NO WRITER ATTRIBUTED

The House approved a four-year extension of the Selective Service Act last Monday after two afternoons of committee hearings and two hours of debate. A Senate committee cleared the bill two days later and the full Senate approved it Saturday after a brief discussion.

Such snappy handling of legislation might seem commendable, but in its hurry to pass the bill, Congress failed to consider changes which would have eliminated some of the inequities caused by the present draft laws.

Eight hundred thousand men of draft age are currently unemployed. Uncertainty about the draft is definitely a major cause of this problem. No employer wants to train a man for a year only to lose him to the government, and no employer enjoys having to rehire a drafted worker after his discharge, as the law currently requires.

Rep. Roman Pucinski's proposal to reduce the maximum draft age from 26 to 21 would relieve young men from uncertainty about their futures without compromising the national defense. Removing the threat of the draft would make 22 to 26 year olds desirable to employers.

Such a change would leave the Army more than enough potential soldiers. Of the 10 million men currently registered for the draft, some 38,000 were called up last year. If the draft age were cut to 21, four and a half million men would remain available.
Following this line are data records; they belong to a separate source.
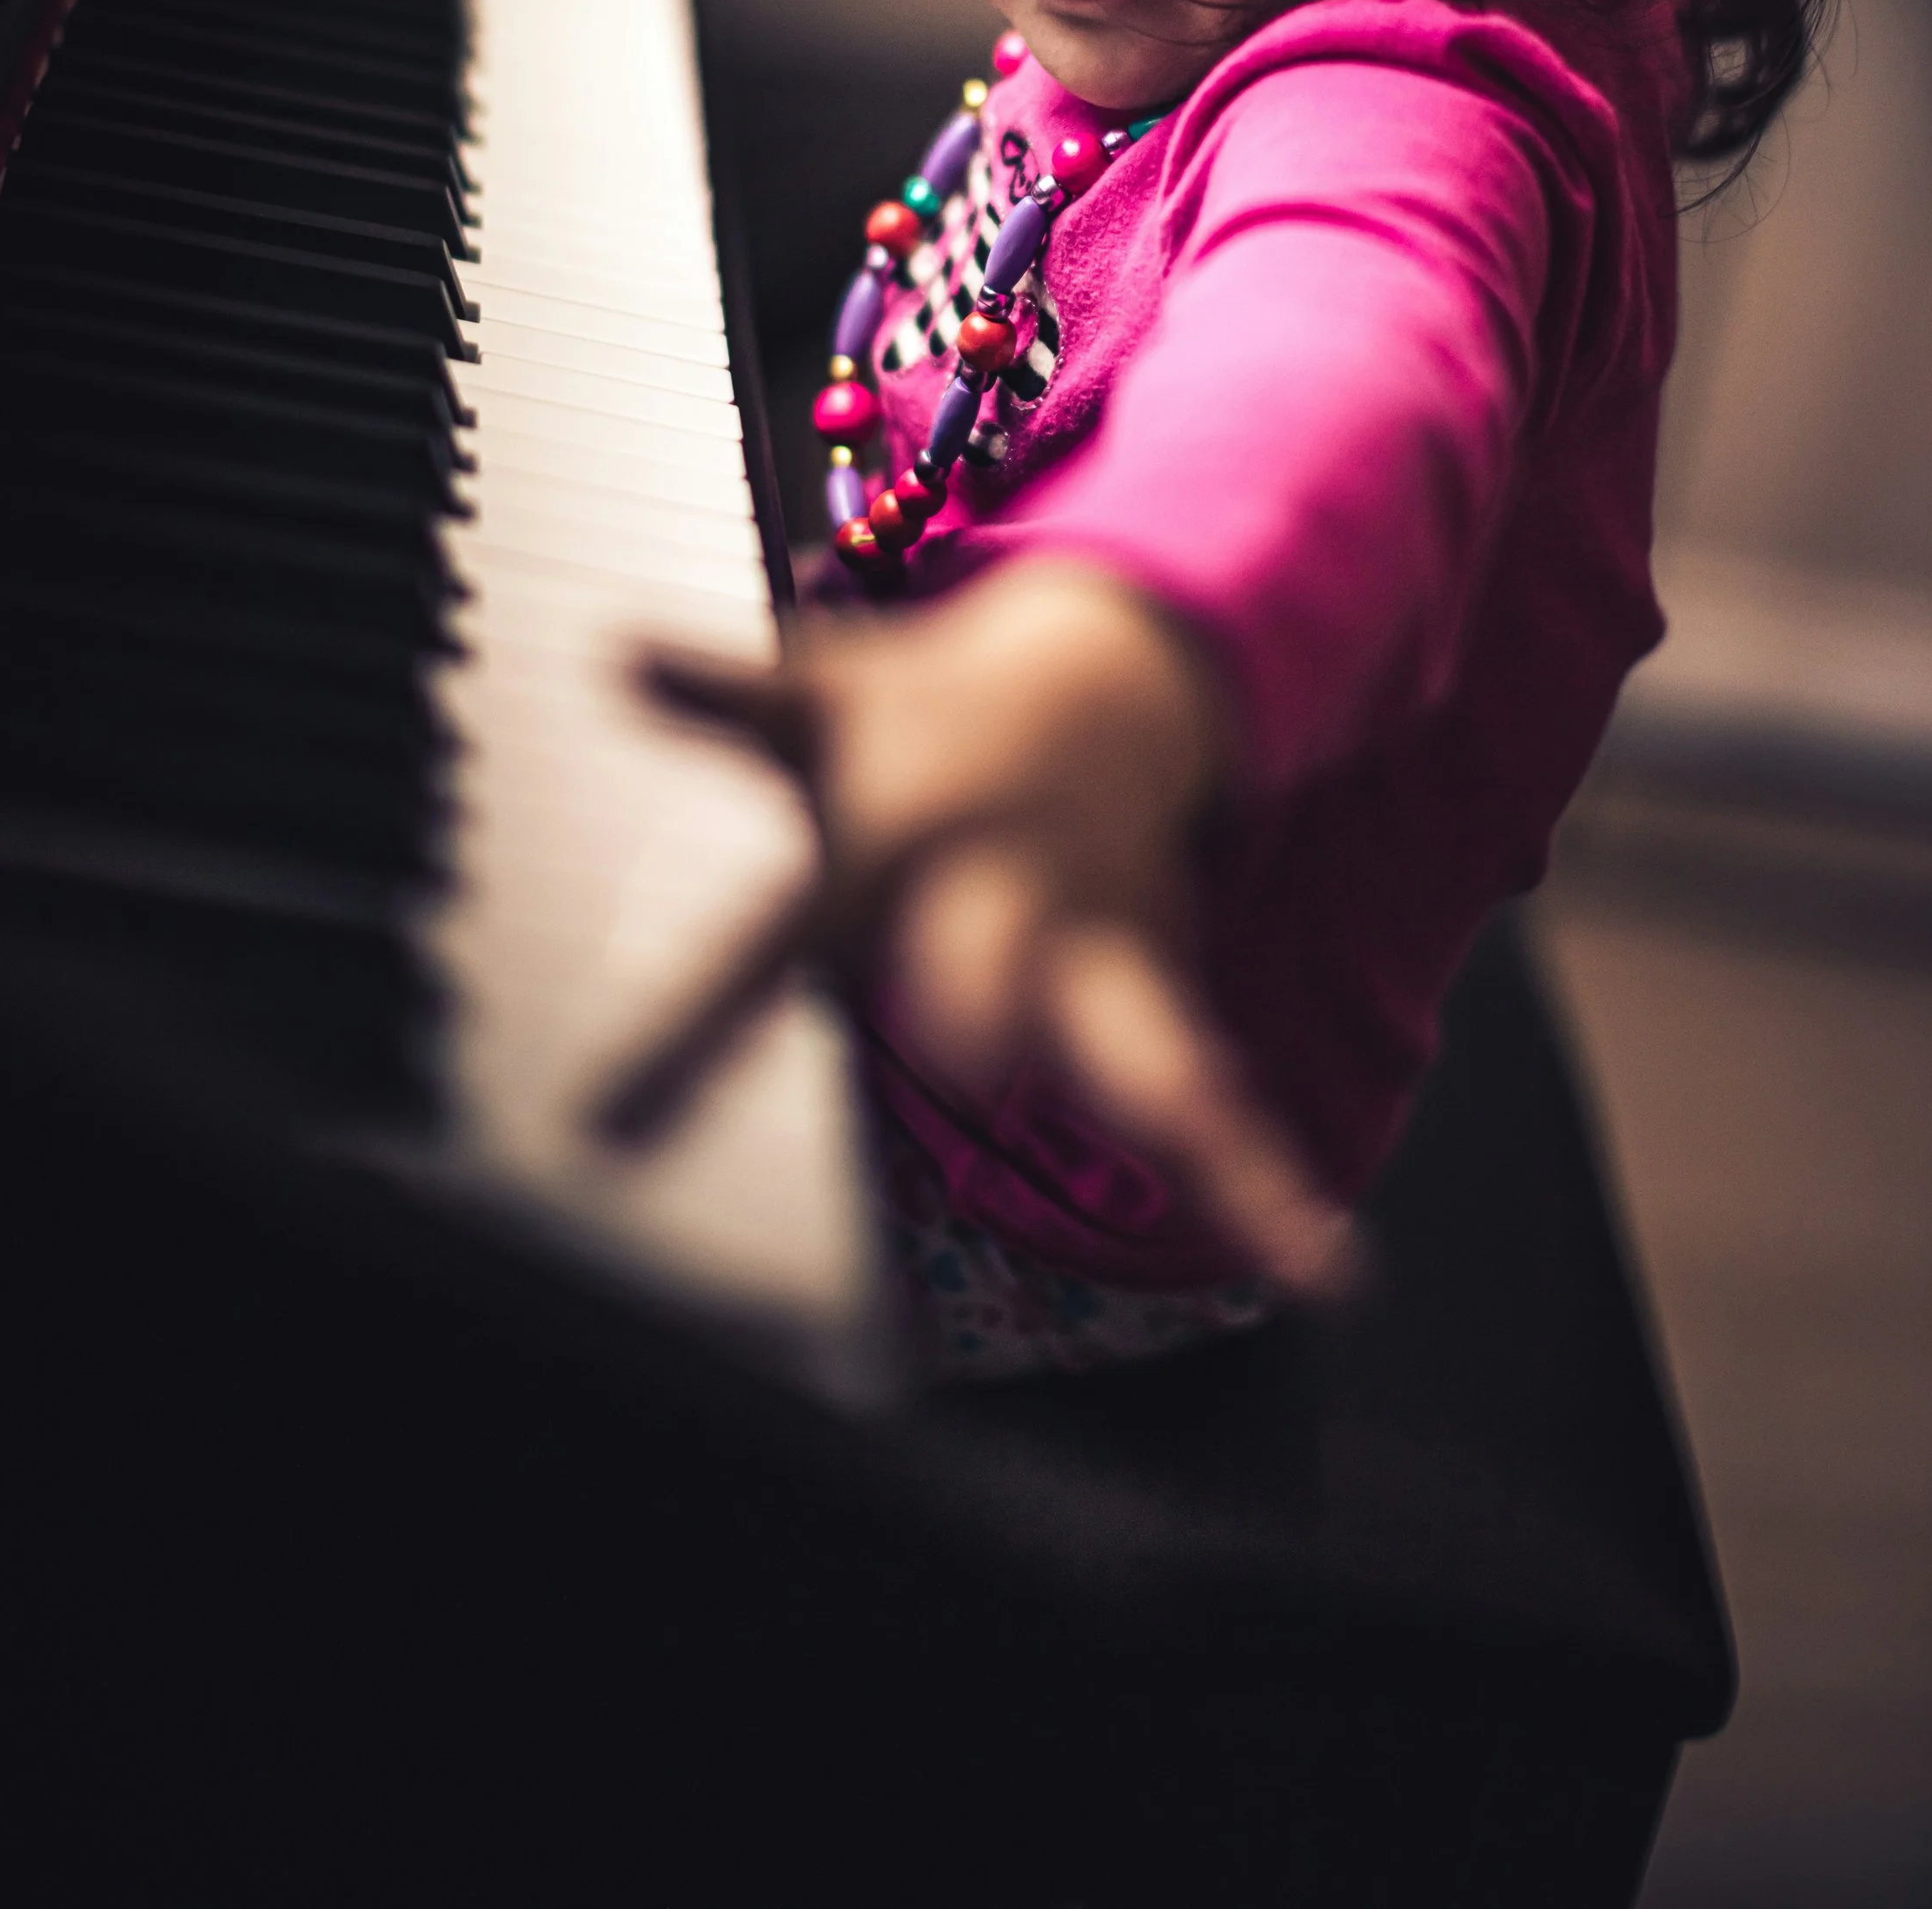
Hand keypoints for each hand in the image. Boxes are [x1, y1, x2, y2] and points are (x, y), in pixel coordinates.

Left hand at [617, 558, 1354, 1297]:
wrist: (1107, 667)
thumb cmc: (934, 705)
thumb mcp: (822, 695)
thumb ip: (723, 698)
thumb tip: (613, 654)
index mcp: (885, 842)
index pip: (765, 952)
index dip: (688, 1038)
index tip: (613, 1132)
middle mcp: (993, 898)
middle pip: (981, 959)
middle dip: (978, 999)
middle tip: (967, 1049)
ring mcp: (1090, 943)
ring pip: (1134, 1041)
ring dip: (1180, 1112)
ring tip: (1241, 1198)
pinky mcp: (1156, 980)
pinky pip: (1209, 1098)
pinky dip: (1264, 1184)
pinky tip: (1319, 1276)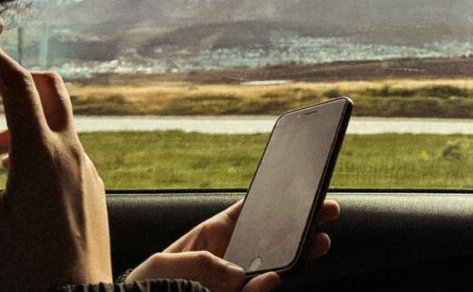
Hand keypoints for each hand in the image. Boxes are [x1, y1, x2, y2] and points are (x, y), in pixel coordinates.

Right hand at [0, 39, 111, 291]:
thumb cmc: (21, 264)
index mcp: (41, 153)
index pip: (21, 88)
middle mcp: (71, 152)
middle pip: (53, 90)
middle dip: (18, 78)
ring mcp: (86, 168)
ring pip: (59, 121)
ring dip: (24, 120)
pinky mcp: (92, 185)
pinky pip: (67, 148)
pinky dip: (39, 144)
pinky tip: (17, 178)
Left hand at [126, 199, 339, 291]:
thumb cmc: (147, 286)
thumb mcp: (165, 264)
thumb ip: (200, 263)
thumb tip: (236, 274)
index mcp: (213, 237)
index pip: (248, 214)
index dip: (273, 201)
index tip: (296, 190)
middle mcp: (230, 259)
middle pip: (272, 238)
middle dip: (300, 225)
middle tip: (324, 211)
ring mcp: (236, 283)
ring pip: (275, 268)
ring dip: (298, 255)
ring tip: (317, 242)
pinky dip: (267, 288)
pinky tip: (275, 277)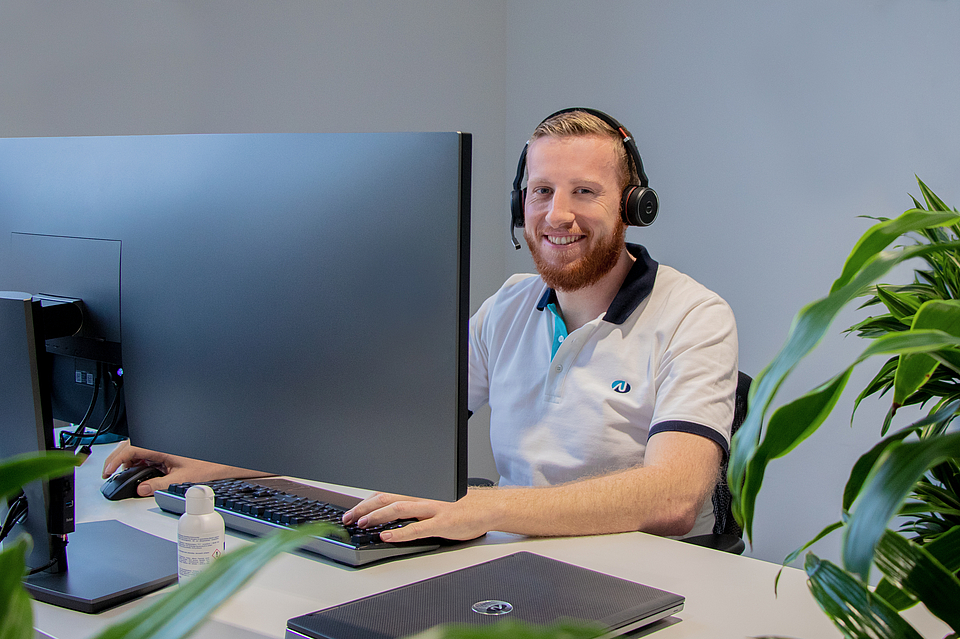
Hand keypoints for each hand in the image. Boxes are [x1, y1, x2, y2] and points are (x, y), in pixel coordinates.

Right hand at [101, 440, 265, 496]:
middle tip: (109, 475)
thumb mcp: (181, 479)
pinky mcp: (165, 451)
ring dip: (127, 462)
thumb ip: (158, 485)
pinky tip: (135, 473)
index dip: (115, 460)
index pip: (131, 449)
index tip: (107, 471)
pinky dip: (137, 463)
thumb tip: (141, 489)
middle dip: (117, 460)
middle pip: (131, 447)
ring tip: (120, 476)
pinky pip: (146, 454)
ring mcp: (162, 446)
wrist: (223, 462)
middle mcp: (161, 443)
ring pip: (137, 450)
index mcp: (162, 445)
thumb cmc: (208, 465)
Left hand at [342, 490, 494, 542]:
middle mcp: (423, 496)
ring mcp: (433, 508)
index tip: (353, 510)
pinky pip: (417, 527)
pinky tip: (387, 535)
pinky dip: (399, 532)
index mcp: (420, 491)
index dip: (367, 501)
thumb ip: (416, 507)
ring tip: (362, 524)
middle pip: (387, 497)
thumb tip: (393, 515)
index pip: (387, 492)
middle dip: (364, 508)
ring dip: (377, 516)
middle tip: (348, 517)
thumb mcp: (436, 501)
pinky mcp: (443, 522)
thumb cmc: (464, 506)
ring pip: (398, 508)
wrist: (490, 507)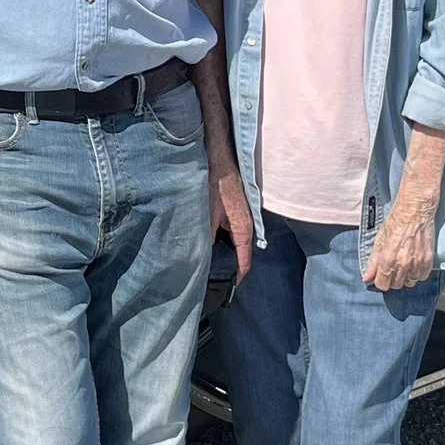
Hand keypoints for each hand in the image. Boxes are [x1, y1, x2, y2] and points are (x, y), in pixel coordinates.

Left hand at [208, 157, 253, 280]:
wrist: (218, 155)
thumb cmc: (215, 181)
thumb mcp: (206, 213)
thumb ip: (205, 236)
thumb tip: (198, 257)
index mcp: (242, 229)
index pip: (244, 262)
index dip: (235, 279)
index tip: (225, 290)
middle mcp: (245, 225)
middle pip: (239, 255)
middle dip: (228, 268)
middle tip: (211, 280)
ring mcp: (240, 217)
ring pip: (233, 243)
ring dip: (223, 253)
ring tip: (206, 265)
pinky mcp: (233, 210)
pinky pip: (229, 232)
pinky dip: (220, 240)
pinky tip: (205, 242)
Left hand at [363, 181, 438, 291]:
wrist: (415, 212)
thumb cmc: (396, 223)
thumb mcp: (379, 241)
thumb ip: (373, 262)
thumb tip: (367, 278)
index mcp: (388, 260)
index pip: (383, 285)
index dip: (381, 281)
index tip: (382, 276)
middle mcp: (403, 264)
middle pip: (396, 285)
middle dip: (393, 279)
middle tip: (393, 268)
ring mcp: (417, 263)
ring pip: (410, 282)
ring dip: (406, 277)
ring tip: (404, 265)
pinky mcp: (428, 260)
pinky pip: (422, 276)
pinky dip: (418, 273)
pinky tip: (414, 264)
Pucinski's proposal would not exempt from the draft those who get deferments until they turn 22. Everyone would have the same chance of being called up by his draft board; if a man chose to take a deferment for study or some other reason, he would be drafted when his deferment expired even if he were over 22.

The House defeated the amendment on a voice vote after Rep. Carl Vinson (D-Ga.) claimed that the President has the authority to make the change by executive order. It seems strange that Congress, which so often complains of the excessive powers assumed by the President, would not take the initiative in the case of this useful action.

Congress failed even to raise one other important issue, the draft status of Peace Corpsmen. These volunteers perform a service more than equivalent to two years of peeling potatoes at Fort Dix; yet they face the possibility of two years in the Army after their release from the Corps.

No one wants to make the Corps a haven for draft dodgers, but some relief for Corpsmen from the present system would seem only fair. Perhaps all the volunteers should be given six weeks basic training before going overseas and be placed in the standby reserve upon their return. This would assure the Corpsmen's participation in the military, and would prevent their being called upon to serve for an unjustly long time.

Everyone agrees that the draft is necessary, but there is no need to preserve its inequities along with its virtues. A legislature that seems to have so much time to spare for talks on filibusters and committee assignments might do well to give more attention to a piece of legislation that affects the life of every young man in the country.